Pasalnya dengan jumlah pesawat yang minim ini harus menjalani perawatan, jadwal penerbangan akan berantakan. Secara berantai kondisi ini juga berdampak kepada kehandalan pelayanan dan perlindungan terhadap hak konsumen.
Alvin berpendapat hambatan kepemilikan pesawat sebelumnya justru dapat melindungi konsumen supaya tidak banyak maskapai bertumbangan yang pada akhirnya tidak memiliki aset untuk mengembalikan dana kepada konsumen yang telah membeli tiket pesawat dan kepada agen perjalanan.

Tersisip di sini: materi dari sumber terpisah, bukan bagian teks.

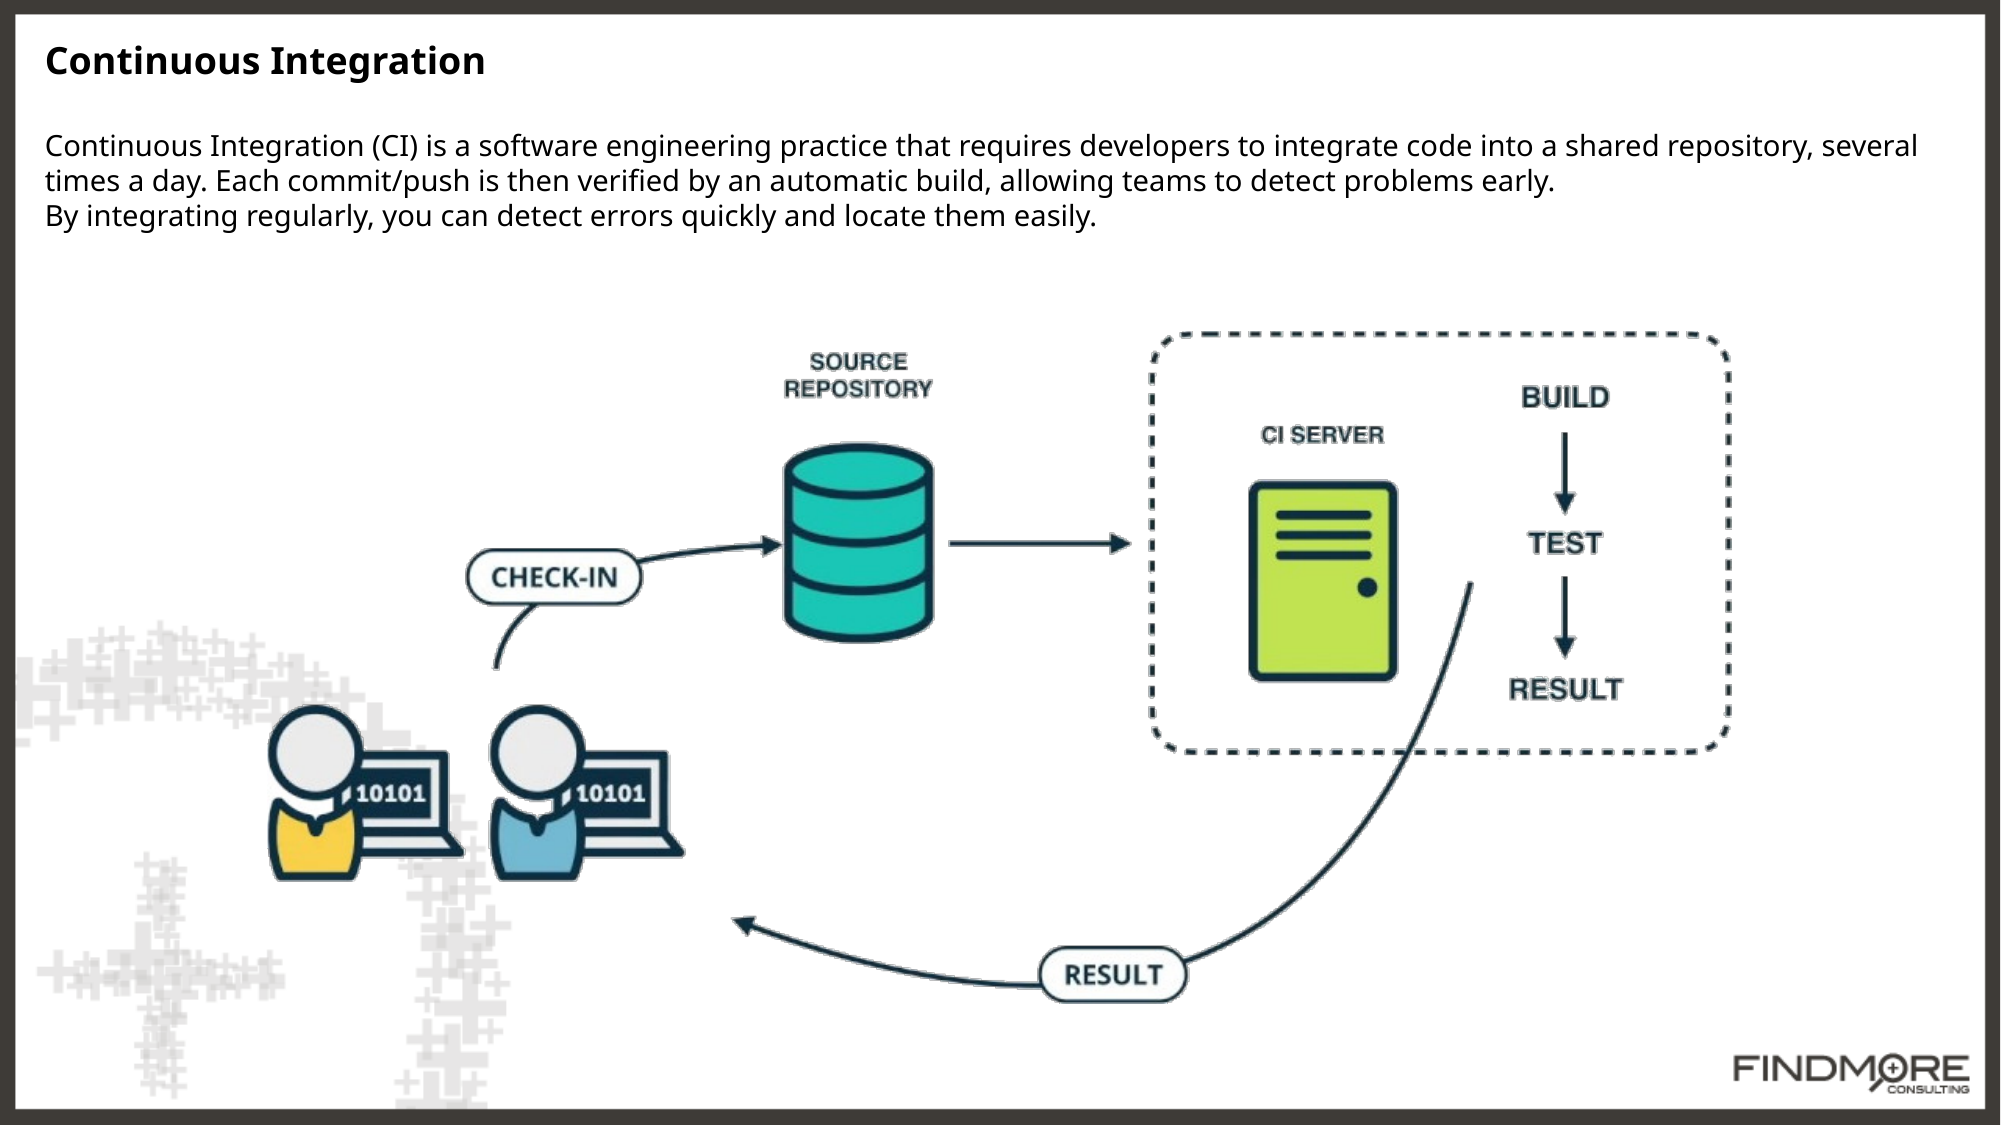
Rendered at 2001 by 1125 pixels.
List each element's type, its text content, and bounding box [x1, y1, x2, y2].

Pemerintah juga sebaiknya mengawasi keuangan, kesehatan dan keselamatan maskapai untuk memenuhi pelaksananaan perawatan pesawat sesuai manual dan standar.
Pemerintah diketahui merombak aturan kepemilikan pesawat bagi maskapai berjadwal, tidak berjadwal, dan khusus angkutan kargo yang sebelumnya telah diatur dalam UU No. 1/2009 tentang Penerbangan.
Dalam Pasal 22 ayat (1) berbunyi pemegang izin usaha angkutan udara niaga wajib memiliki dan menguasai pesawat udara dengan jumlah tertentu. Kemudian pada ayat (2), dijabarkan mengenai kepememilikan dan penguasaan pesawat udara dengan jumlah tertentu.
Maskapai berjadwal memiliki paling sedikit 1 (satu) unit pesawat udara dan menguasai paling sedikit 2 (dua) unit pesawat udara dengan jenis yang mendukung kelangsungan operasional penerbangan sesuai dengan rute yang dilayani.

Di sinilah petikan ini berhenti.